Des liens avec le monde des éditeurs existent (Sherpa), mais il y a peu d’échanges (de métadonnées notamment)
Enjeux autour des AO (et de ce qu’on va en faire) : services de veille, overlay journals – les AO permettent une + grande créativité et un enrichissement scientifique.
O. Erzscheid (IUT La Roche sur Yon) – L’évaluation va-t-elle être influencée par les AO ?
Modes d’évaluation actuels : peer-review / facteur d’impact
Les AO englobent des articles validés et des pre-prints.

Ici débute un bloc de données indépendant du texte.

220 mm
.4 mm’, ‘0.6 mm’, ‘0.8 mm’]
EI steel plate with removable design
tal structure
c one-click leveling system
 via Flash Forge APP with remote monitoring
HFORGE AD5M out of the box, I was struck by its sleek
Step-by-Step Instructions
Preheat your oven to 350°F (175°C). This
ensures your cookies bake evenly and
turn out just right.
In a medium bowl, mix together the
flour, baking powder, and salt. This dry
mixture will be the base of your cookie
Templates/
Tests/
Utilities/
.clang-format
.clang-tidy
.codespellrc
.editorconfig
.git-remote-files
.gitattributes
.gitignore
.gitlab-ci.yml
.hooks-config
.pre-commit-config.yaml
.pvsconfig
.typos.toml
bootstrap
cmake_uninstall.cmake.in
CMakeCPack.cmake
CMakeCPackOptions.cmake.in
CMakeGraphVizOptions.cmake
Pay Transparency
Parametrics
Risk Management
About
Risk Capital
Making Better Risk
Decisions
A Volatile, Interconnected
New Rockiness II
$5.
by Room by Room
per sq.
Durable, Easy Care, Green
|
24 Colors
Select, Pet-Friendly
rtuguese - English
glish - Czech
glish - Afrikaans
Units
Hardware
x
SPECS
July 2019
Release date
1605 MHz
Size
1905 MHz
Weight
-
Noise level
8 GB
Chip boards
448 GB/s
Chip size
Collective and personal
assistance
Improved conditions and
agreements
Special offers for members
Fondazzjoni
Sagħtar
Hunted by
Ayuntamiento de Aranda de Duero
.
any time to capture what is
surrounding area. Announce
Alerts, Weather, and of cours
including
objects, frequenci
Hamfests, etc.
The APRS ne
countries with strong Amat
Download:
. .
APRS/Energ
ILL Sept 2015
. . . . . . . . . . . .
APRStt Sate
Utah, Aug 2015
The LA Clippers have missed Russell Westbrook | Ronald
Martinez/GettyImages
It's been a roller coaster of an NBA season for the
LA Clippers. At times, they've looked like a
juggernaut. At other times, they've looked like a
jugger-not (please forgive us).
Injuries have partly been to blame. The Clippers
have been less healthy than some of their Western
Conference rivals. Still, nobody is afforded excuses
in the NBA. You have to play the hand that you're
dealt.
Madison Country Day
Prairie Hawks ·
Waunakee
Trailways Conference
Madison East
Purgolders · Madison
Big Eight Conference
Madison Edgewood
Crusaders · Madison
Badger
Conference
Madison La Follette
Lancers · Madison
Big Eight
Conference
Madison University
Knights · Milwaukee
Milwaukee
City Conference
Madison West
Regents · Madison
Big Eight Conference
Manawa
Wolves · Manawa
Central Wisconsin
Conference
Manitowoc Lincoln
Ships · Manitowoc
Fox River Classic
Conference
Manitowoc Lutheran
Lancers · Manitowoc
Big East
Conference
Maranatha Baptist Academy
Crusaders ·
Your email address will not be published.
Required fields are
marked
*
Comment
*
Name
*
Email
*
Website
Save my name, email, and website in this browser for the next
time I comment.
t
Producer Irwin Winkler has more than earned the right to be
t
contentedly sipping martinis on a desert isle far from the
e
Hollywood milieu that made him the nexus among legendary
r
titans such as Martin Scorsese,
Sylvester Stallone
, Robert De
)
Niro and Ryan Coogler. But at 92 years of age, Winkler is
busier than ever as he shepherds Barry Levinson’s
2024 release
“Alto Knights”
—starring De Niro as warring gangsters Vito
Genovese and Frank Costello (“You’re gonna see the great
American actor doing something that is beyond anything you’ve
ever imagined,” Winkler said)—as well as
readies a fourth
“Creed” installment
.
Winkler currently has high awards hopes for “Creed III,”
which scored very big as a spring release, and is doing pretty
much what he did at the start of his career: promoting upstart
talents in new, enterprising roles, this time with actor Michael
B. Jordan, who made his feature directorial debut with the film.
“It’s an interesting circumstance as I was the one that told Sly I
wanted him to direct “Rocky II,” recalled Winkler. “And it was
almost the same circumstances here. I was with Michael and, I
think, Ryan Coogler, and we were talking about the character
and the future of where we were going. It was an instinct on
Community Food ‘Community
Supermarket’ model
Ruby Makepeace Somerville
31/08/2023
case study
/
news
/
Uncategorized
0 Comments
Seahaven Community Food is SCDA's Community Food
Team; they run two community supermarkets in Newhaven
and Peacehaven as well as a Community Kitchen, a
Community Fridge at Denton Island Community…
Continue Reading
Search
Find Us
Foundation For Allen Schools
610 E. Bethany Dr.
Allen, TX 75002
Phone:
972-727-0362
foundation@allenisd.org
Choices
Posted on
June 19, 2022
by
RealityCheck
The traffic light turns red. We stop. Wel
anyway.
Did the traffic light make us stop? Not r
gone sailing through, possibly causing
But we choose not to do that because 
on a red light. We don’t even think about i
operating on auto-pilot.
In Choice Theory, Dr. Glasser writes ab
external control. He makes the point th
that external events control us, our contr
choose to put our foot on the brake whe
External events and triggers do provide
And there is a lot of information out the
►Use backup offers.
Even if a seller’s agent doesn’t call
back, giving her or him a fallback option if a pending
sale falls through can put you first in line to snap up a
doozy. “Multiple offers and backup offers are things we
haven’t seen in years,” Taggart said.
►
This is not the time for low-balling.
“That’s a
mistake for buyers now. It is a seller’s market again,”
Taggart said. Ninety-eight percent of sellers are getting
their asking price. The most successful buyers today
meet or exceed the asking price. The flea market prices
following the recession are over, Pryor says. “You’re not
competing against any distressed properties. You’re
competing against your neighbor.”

En 2006, l’index de citation d’ISI (SCI) comptabilisait 9300 titres de revues, dont 2,6% en OA – le DOAJ liste 2721 revues en OA.
Problèmes du peer-review :
– anonymat
– longueur du processus (entre 6 mois et 2 ans ou +)
– coût
– rôle de filtre pas forcément assuré : les articles refusés finissent par être publiés quand même
– + de la moitié des reviewers arrivent à identifier les auteurs…
Alternatives :
– Enfermement : anonymisation totale (aucun intérêt)
– Ouverture du processus :
* Open peer-review : levée de l’anonymat des pairs – critiques + argumentées, les pairs non compétents peuvent refuser de valider, ce qui n’est pas toujours le cas quand ils sont anonymes
* Ouverture à tous les commentaires : avant, pendant, après le processus de validation.
Facteur d’impact :
– Inadapté pour les SHS. De nouvelles métriques apparaissent (facteur d’usage = nombre de téléchargements par exemple)
– Projet de création d’un facteur d’impact européen pour les humanités en standby – résistances culturelles, résistances de marché. Cela dit le marché de la citation est perdu pour les éditeurs s’ils n’investissent pas dans des modes opératoires différents (cf Google Scholar).
– Solution : Création d’un portefeuille de métriques pour prendre en compte l’écosystème de la publication scientifique.
A. Caminade-Mendoza (Toulouse 1) – Aspects juridiques
Pour l’instant le droit reste un spectateur passif du phénomène : interventions ponctuelles quand on rencontre un problème avec les éditeurs classiques.
La position des éditeurs est clarifiée par des outils comme Sherpa/Romeo.
Le droit est quand même bousculé par le mouvement vers l’accès libre à la connaissance :
– la recherche doit rester un bien public (recommandation européenne)
– le savoir n’est pas une propriété (liberté), mais il y a des monopoles (droit d’auteur privatif, exclusif)
L’obligation de dépôt ne rencontre pas l’adhésion des chercheurs ; le phénomène est largement méconnu par les juristes (chercheurs en sciences juridiques) ; les éditeurs commerciaux du secteur juridique forment un lobby très puissant, qu’il est difficile de contester (certains auteurs ont payé pour publier).